─── EXERCISE INPUT

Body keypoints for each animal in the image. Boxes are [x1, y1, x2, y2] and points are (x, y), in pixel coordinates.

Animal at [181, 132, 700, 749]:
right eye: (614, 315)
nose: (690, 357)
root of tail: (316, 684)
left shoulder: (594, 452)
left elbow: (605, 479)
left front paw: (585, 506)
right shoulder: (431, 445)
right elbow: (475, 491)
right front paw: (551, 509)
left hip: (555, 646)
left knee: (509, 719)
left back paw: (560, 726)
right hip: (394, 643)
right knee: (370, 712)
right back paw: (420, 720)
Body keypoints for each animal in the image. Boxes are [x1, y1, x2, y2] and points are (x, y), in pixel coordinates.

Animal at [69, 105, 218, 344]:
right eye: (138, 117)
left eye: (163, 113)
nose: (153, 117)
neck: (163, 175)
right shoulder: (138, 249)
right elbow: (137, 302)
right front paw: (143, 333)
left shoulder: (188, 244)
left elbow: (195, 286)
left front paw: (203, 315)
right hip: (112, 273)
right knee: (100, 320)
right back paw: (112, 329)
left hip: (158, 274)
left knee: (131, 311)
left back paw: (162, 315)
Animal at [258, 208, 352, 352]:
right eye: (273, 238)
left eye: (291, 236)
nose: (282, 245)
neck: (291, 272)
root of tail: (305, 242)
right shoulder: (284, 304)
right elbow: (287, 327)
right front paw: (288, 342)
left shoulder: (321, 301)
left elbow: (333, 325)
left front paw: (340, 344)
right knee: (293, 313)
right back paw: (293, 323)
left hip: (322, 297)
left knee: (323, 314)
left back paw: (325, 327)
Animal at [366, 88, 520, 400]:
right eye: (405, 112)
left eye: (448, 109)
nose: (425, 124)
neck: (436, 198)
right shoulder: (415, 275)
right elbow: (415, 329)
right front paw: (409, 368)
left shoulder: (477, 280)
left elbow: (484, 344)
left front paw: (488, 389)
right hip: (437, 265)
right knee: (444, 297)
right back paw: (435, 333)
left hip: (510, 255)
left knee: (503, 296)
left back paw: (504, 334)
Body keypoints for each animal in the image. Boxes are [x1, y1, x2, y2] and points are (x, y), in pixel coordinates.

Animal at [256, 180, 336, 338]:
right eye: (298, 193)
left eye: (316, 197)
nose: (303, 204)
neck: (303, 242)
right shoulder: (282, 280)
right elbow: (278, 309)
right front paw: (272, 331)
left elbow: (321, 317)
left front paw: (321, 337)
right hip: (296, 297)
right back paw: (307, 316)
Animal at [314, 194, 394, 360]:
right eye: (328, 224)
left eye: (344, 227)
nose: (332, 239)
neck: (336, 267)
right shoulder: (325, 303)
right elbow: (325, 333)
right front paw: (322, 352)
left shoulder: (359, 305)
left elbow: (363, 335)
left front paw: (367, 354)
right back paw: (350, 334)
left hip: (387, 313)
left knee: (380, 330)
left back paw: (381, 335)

──────
─── EXERCISE INPUT

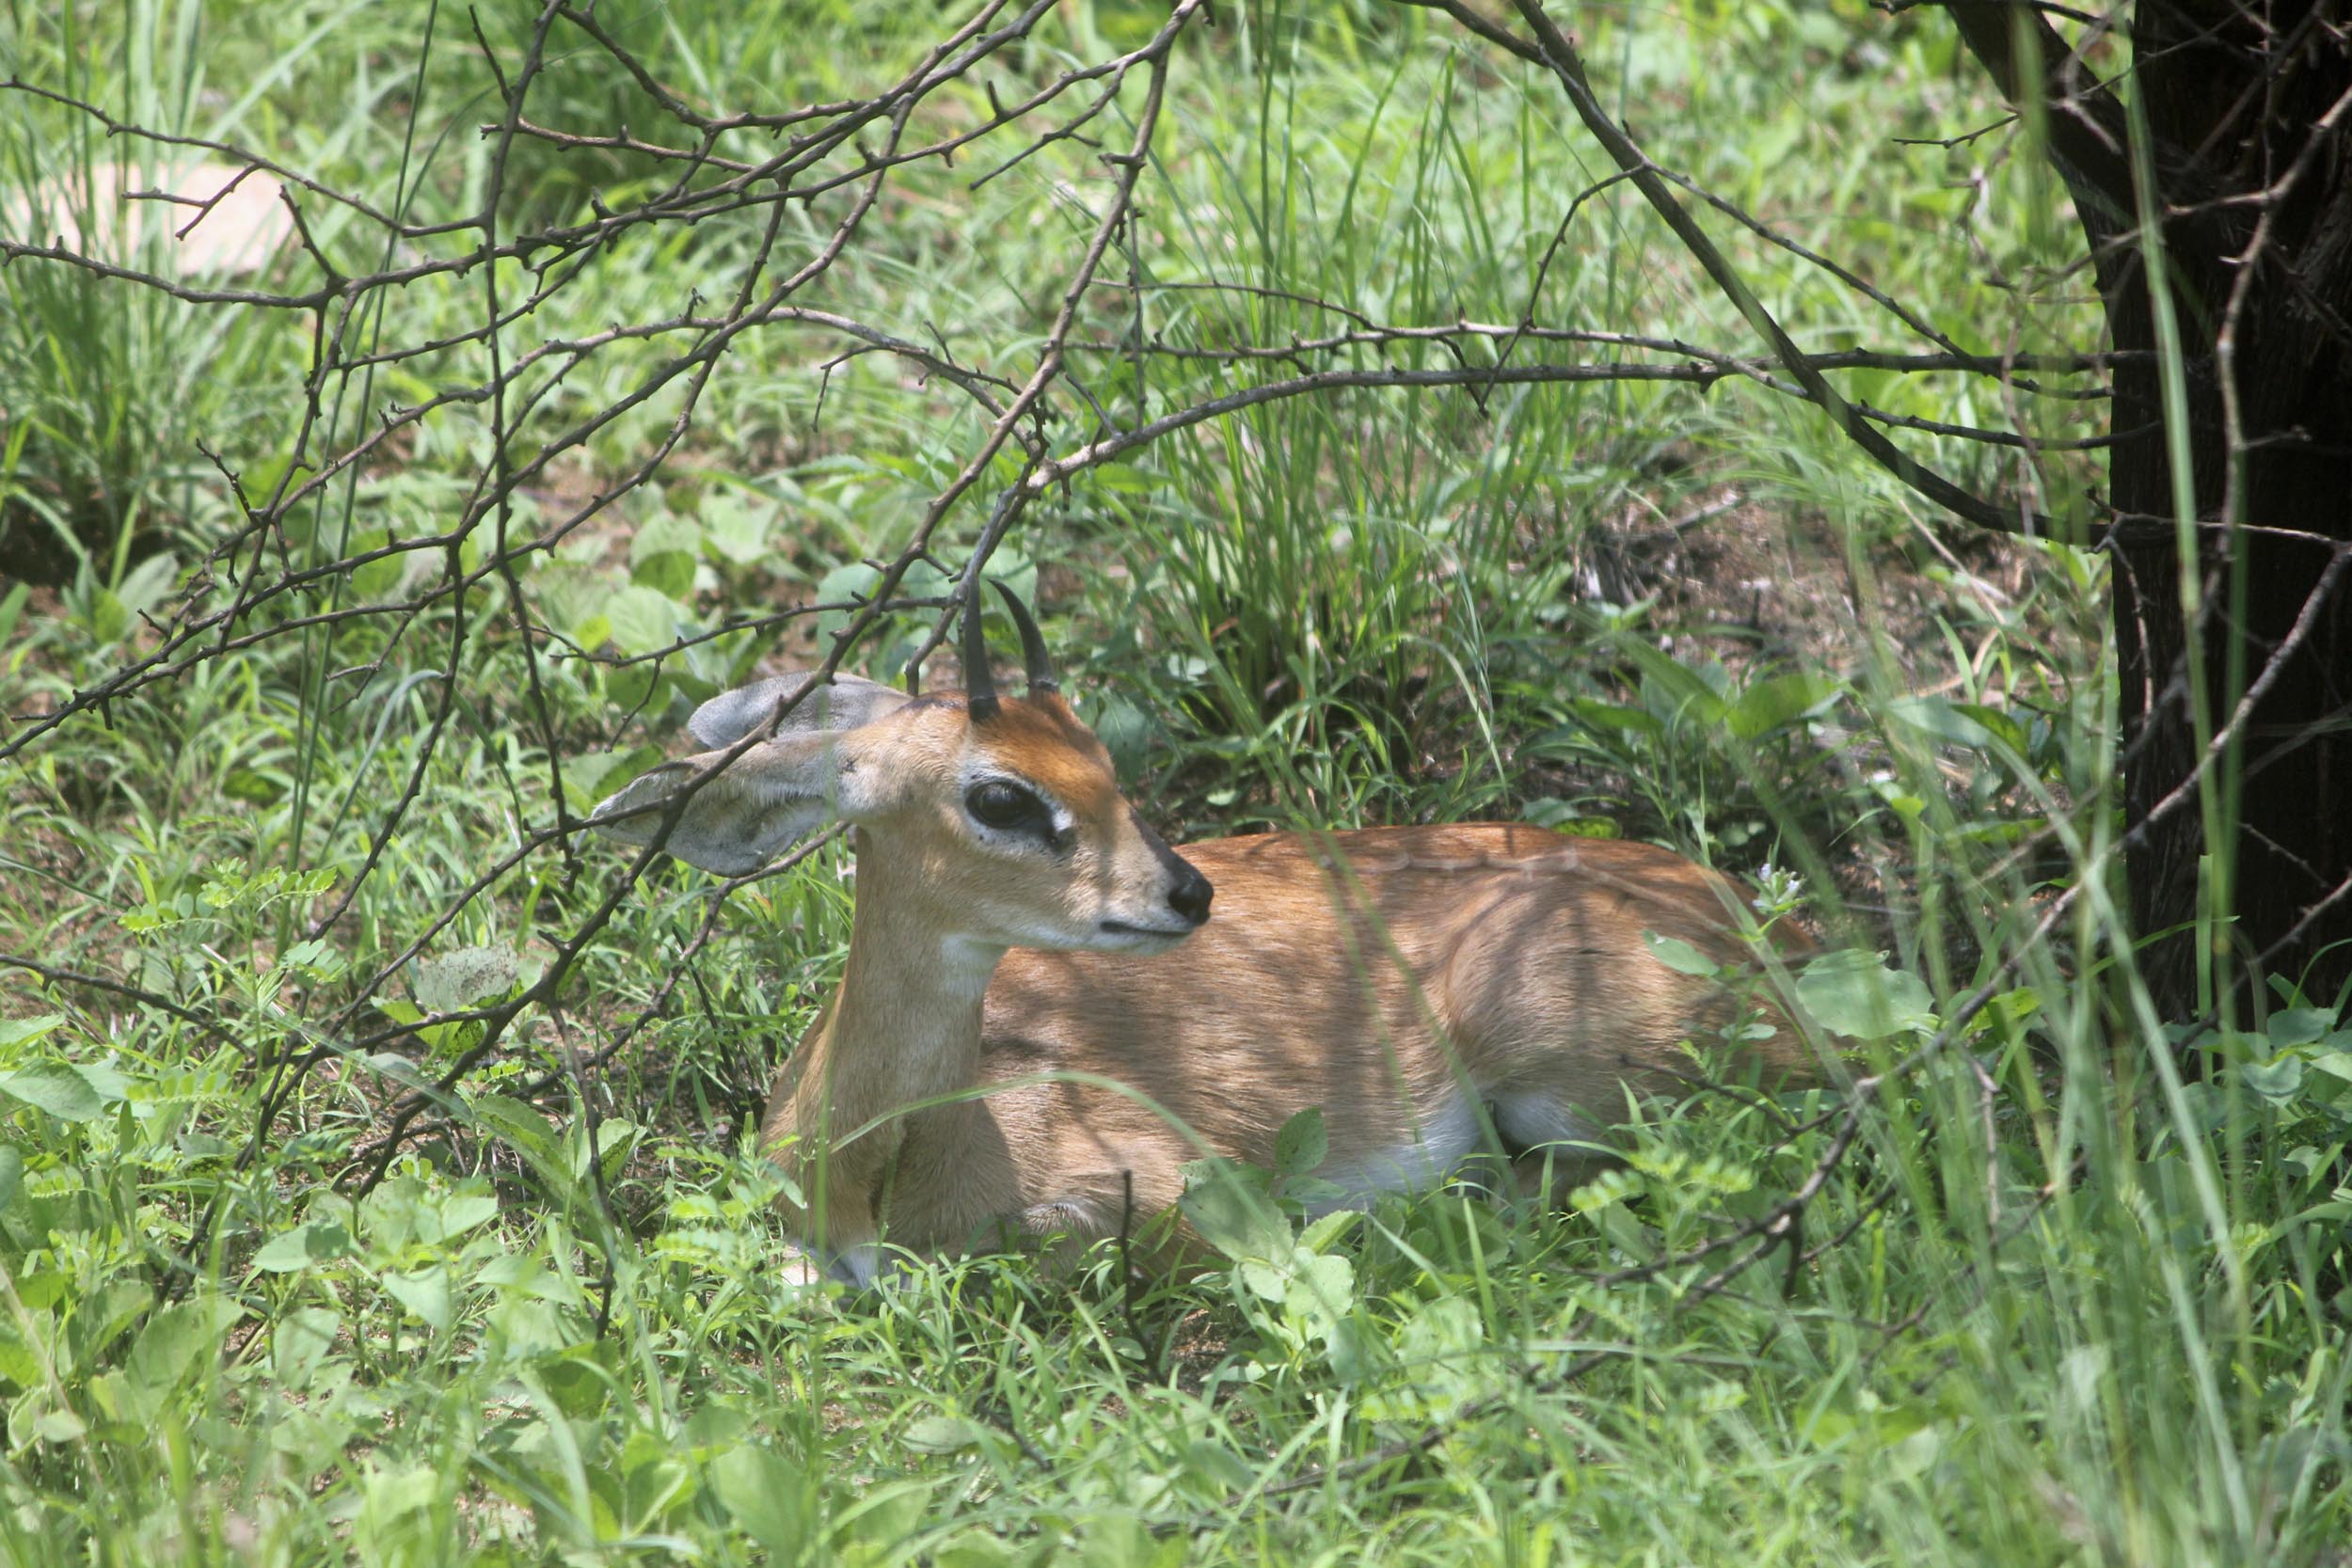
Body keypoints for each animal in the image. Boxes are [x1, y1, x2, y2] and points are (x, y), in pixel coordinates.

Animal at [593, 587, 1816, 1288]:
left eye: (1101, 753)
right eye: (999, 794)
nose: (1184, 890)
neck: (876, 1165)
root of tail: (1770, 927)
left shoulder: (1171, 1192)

──────
─── EXERCISE INPUT

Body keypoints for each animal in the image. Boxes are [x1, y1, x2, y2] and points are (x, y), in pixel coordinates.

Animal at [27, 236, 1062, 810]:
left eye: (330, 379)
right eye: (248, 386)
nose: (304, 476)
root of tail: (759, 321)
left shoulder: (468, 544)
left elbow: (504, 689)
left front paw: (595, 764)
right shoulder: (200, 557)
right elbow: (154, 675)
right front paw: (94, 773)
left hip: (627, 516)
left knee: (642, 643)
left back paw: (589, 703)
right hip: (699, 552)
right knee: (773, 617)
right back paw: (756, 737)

──────

TASK OBJECTIVE: All that is needed is the exact run of lines above from the line containing "right front paw: (272, 331)" through the line containing "left back paw: (381, 335)", both of them included.

SOLVED EXERCISE:
right front paw: (272, 331)
left elbow: (321, 317)
left front paw: (321, 337)
right hip: (296, 297)
right back paw: (307, 316)
Animal at [314, 194, 394, 360]:
right eye: (328, 224)
left eye: (344, 227)
nose: (332, 239)
neck: (336, 267)
right shoulder: (325, 303)
right elbow: (325, 333)
right front paw: (322, 352)
left shoulder: (359, 305)
left elbow: (363, 335)
left front paw: (367, 354)
right back paw: (350, 334)
left hip: (387, 313)
left knee: (380, 330)
left back paw: (381, 335)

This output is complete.